Stubbornness is a trait that all Taureans share, but May 14th natives tend to turn that stubborn nature on themselves. They judge themselves harshly and hold themselves to totally inflexible and incredibly high standards. They don’t feel good about their labor until the world validates the work they do. If they’re not getting enough attention at the office, they may awkwardly try to slide their work achievements into conversations at social gatherings. Side note: Mark Zuckerberg was born on this day, so please “Like” and “Share” this on Facebook to show him he’s not alone in his awkwardness.

MAY 15

May 15th natives are just enormously hungry most of the time and feel essentially like a bottomless pit. If you were born on this day and have a slim figure, you probably feel that deep down inside you’re just a deprived overweight person. Don’t let down your guard or all your hard work will disappear faster than you can say, “Pass the cheese sauce.”

MAY 16

May 16th-ers are lucky. They get to experience the full roller coaster of love, the highest of the highs and the lowest of the lows. It seems like no matter how much they try to stabilize their relationship, the vacillating continues. Their stubbornness and refusal to compromise plays a part in their relationship drama, but their misery primarily comes down to the fact that they secretly love to argue and get a lot of pleasure out of sparring.

MAY 17

You look tired, May 17th-er. Is it because you’re out there, killing it, pursuing excellence like you do every day, or maybe you’re coming down with a little something? People born on this day are not show-offs, but they should be, because they are head and shoulders above other people in both their persistence and intelligence. Unfortunately, they worry too much about their health and can be total hypochondriacs. This can slow them down professionally and hurt them socially.

MAY 18

It’s possible that a single, bad break-up has ruined the entire romantic life of a May 18th native. If they seem distant and slightly judgmental when you sidle up to them, it could be because someone a long time ago (or yesterday, for that matter) stomped all over their heart. It could also be because you have broccoli stuck between your teeth… but it’s probably the broken heart thing.

MAY 19

On this day in 1962, Marilyn Monroe sang her famous version of “Happy Birthday” to John F. Kennedy.
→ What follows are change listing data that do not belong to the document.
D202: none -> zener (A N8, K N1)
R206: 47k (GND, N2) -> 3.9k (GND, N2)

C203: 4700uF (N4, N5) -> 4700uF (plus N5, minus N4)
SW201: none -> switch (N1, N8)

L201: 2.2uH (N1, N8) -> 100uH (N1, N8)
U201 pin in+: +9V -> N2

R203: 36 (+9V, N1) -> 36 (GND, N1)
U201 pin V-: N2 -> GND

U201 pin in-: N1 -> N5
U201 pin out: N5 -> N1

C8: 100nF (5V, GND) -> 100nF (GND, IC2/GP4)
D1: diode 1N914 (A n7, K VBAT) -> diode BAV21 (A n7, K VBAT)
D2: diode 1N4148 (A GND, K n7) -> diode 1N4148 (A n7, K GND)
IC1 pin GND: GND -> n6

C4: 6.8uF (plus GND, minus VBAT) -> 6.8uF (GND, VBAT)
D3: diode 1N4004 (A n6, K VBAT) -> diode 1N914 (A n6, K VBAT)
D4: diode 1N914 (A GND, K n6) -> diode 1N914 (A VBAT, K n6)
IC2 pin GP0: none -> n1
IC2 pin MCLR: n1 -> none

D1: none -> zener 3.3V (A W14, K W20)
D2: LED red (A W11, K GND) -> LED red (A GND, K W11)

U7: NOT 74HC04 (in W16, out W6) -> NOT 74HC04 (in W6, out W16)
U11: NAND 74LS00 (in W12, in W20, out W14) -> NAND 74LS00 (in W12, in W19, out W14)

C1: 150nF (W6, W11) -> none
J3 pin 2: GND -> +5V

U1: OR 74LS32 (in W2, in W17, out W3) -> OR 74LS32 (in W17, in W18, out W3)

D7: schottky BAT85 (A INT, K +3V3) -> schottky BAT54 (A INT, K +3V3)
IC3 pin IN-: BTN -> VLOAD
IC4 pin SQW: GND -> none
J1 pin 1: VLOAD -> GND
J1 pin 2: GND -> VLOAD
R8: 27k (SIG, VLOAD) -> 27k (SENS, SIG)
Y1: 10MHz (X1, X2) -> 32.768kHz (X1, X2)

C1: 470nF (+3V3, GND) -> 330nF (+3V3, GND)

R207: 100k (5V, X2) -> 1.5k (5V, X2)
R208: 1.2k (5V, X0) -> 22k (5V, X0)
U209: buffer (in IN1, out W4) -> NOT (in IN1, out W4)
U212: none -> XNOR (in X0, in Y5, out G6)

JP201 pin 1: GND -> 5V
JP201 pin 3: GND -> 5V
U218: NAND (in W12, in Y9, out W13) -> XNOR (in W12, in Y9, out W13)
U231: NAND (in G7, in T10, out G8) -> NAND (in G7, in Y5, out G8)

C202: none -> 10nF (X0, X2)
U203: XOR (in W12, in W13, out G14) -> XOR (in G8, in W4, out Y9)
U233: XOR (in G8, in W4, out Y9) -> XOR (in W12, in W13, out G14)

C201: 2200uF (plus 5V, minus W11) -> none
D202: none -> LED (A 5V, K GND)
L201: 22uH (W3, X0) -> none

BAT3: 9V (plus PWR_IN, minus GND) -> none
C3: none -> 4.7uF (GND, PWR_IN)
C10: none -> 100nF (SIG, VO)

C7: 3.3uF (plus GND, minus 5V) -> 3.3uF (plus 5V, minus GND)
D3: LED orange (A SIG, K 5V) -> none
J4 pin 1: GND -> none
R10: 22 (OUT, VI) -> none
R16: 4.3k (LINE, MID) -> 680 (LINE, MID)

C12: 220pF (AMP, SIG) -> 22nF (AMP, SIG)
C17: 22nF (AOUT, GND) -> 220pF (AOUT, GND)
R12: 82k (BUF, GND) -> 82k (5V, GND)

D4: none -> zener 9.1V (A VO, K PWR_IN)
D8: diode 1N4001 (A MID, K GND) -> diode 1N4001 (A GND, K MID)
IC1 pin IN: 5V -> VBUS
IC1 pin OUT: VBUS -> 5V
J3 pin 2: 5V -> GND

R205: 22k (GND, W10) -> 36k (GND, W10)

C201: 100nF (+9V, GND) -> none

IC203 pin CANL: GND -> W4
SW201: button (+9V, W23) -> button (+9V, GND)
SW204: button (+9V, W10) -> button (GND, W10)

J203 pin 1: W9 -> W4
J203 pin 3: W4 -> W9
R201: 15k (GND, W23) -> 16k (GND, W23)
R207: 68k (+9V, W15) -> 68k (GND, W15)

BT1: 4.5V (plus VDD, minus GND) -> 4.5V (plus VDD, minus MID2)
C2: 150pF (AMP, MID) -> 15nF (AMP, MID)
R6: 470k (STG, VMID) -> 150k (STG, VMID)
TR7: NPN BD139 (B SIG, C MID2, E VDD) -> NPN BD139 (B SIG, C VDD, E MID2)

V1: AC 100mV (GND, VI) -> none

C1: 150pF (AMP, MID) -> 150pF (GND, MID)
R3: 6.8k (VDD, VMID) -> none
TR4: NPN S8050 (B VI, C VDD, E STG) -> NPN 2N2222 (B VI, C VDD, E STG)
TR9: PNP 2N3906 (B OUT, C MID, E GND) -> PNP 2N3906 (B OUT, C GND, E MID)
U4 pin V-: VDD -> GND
It wasn’t actually his birthday… Marilyn never was very good with dates unlike people born on May 19, who tend to be very good at keeping their calendars. Anyway, the point is that just like Marilyn adapted a classic tune in order to present it in a distinctive way, people born on May 19 also adapt the commonplace to meet their own unique needs. May 19th-ers are the original DIY-ers, and will figure out how to turn a mini-fridge into a Kegerator, or snip and sew to transform hideous curtains into a slightly less hideous dress. They will custom-fit anything, regardless of whether or not it’s a wise idea.

MAY 20

So, somebody once told you that you wouldn’t amount to anything when you were a kid, May 20th-er. So what. Shake off whatever that teacher or preacher or troop leader said to you, and dust off your dreams. Sure, you might fall flat on your face if you try to compete, but then again… you might not. The truth is, you will have no idea if you have what it takes to make your dreams come true until you admit that you actually have dreams.

TAURUS-GEMINI CUSP

People born between May 19 and May 22 are born in the Taurus-Gemini cusp. These people display traits of both signs. In the case of the Taurus-Gemini cusp, the signs share many traits in common. First, both signs love to eat, drink, and get it on, so people born during this time period can find themselves held hostage by their desires for these physical pleasures. Try to get on an every-other-day drinking-and-screwing schedule so that you can channel your boundless energy into more productive and creative activities.